Rogan has built up a devoted following at the Michelin-starred L’Enclume in Cartmel, where he’s put a British spin on the fiercely local hunter-gatherer cuisine practised by chefs such as René Redzepi at Noma in Copenhagen. In The Midland Hotel he’s got a perfectly central city location. The oval room has been reinvented with warm green walls, light wood table tops and woven placemats, the only glitz provided by two striking chandeliers. The overall effect is like green buds opening on a long-dormant tree.

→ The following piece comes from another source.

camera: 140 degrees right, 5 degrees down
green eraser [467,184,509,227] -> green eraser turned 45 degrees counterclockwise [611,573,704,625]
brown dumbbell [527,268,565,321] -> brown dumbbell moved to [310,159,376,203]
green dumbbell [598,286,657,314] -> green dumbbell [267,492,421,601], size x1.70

Very fitting for a meal that was close as you can get to eating springtime in England.
The French’s six-course tasting menu is an evening of food so interesting, so thoughtful and ultimately so satisfying that eating it probably raises your IQ and boosts your standard of living. Even after six courses, three amuse-bouches, bread, wine, coffee and chocolates, you don’t feel like you’ve overindulged, because the food is clean and wholesome. Rogan has sourced the best native produce, cooked each ingredient in a way that individually brings out its essence, and then masterfully combined them to create a surprising and inventive interplay of tastes and textures. Some of the produce is really local: a kitchen garden has been installed on the roof.
For as long as I’ve been here we haven’t had fine dining that could stand up to London. Now we do.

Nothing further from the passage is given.